Friday, November 4, 2011

I am an addict


There, ive said it. such a dirty word, so hard to admit; such a cliche. 

I am addicted to many things, and ive always been addicted to something, at least as far as i can remember. but usually its no more than 3 things at a time. currently its pain-killers. But also to cigarettes. And also to reading. 

i feel like pain-killers complete a circle of addiction, one that has spanned pot, coke, acid, speed, shrooms and crack. crack is the hardest to admit, but its there, in my past, and there's no erasing it. 

if i write complete does this mean its the end? or maybe the end is in sight. i am scared. i want to delete this sentence but i wont because that would be erasing what i feel, and the whole point of this blog is to finally speak to someone, whoever you are... and by writing this i hope that maybe you are listening to me.

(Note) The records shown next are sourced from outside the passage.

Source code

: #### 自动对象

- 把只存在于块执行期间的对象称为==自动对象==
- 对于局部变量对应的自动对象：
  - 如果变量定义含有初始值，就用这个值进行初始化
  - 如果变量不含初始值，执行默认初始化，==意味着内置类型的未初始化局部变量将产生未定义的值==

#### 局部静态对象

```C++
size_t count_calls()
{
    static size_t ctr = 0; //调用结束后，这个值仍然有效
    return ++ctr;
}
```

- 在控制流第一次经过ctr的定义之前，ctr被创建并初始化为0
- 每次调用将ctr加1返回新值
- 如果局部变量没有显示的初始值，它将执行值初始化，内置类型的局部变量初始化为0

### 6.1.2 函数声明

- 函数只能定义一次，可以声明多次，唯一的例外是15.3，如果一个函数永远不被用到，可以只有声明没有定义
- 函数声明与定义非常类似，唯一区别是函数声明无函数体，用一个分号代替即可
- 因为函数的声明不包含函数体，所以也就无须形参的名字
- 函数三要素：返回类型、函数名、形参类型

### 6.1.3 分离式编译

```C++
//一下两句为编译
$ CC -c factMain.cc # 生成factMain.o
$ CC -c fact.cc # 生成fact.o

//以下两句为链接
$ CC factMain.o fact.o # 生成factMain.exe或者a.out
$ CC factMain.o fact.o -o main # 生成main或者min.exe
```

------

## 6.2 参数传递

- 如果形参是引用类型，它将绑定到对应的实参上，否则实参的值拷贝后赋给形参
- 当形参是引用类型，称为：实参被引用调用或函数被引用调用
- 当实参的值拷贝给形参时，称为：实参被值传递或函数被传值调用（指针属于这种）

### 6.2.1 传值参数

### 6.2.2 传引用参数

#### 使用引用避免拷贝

so like the crack i smoked and the pain it seems like i always feel, i will not erase what i cannot undo - here right now is my chance to be be real

***

Its weird but I can remember when I was 14 or 15 I  went skating with my cousin, and I fell and dislocated my left hand. I was on vacation in Israel and my parents back in LA.

The pain was horrible worse than horrible and it was real pain. I remember sitting at the kitchen table and the pain growing and growing, it was pulsing like my heart-beat, I never felt such pain.

And so when my aunt realized that this was for real, that it wasn’t just a show, she took me to the hospital.

They took an xray.

There was a dislocation.

The pain was real.

I was prescribed pain medication.

I didn’t remember any of the above or connect it with anything that is the string of events that form my life up to now, until roughly 16 or 17 years later… around when I turned 32… which is about 4 months ago.

Hi

This is me, just jacob. I realized though i am very much loved - and i love a lot of people - i am so alone. i have no one to speak to even though there are so many people listening. i cannot speak. i am dissapearing, and i cant do anything about it.

and so ive opened this blog. to speak. so i can speak. so i wont dissapear.